Gene and Gene, as recipients of unsolicited fax advertisements, filed a class action on behalf of others so detrimentally hurt by wasted paper, ink and time under the Telephone Consumer Protection Act, 47 U.S.C. § 227. The TCPA allows a recipient of an unsolicited fax advertisement to bring an action to enjoin further violations or the TCPA and/or to recover the greater of his actual damages or $500 for each violation – guess which one gets more attention.
The court reminded the parties that subject matter jurisdiction under CAFA would only be present if there was minimal diversity and the aggregate amount in controversy exceeded $5 million. The court decided minimum diversity was present because Gene is domiciled in Louisiana and the fax crazed BioPay is domiciled in Virginia.

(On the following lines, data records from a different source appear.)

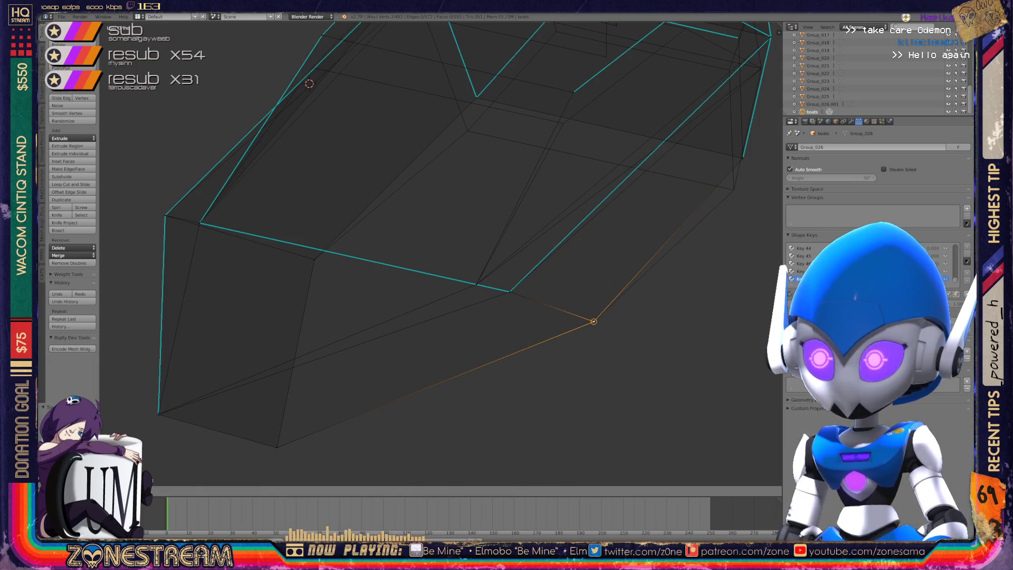
mouse_move(594, 321)
middle_mouse_down()
mouse_move(527, 284)
mouse_move(543, 301)
middle_mouse_up()
scroll(549, 303, "down", 2)
scroll(440, 254, "up", 5)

The court next turned to amount in controversy and determined it was met because the TCPA allows for treble damages for willfully or knowingly violating the TCPA. Doing the math: BioPay sent over 4,000 unsolicited faxes. If each were willfully or knowingly done in violation of the TCPA, each fax would cost BioPay $1,500, or $6 million in potential damages.
Having decided subject matter jurisdiction was appropriate, the court quickly overruled the District Court’s class-certification finding that the issue of lack-of-consent needed under the TCPA could not be established via class-wide proof and, thus, the plaintiff’s proposed class did not satisfy the predominance requirement.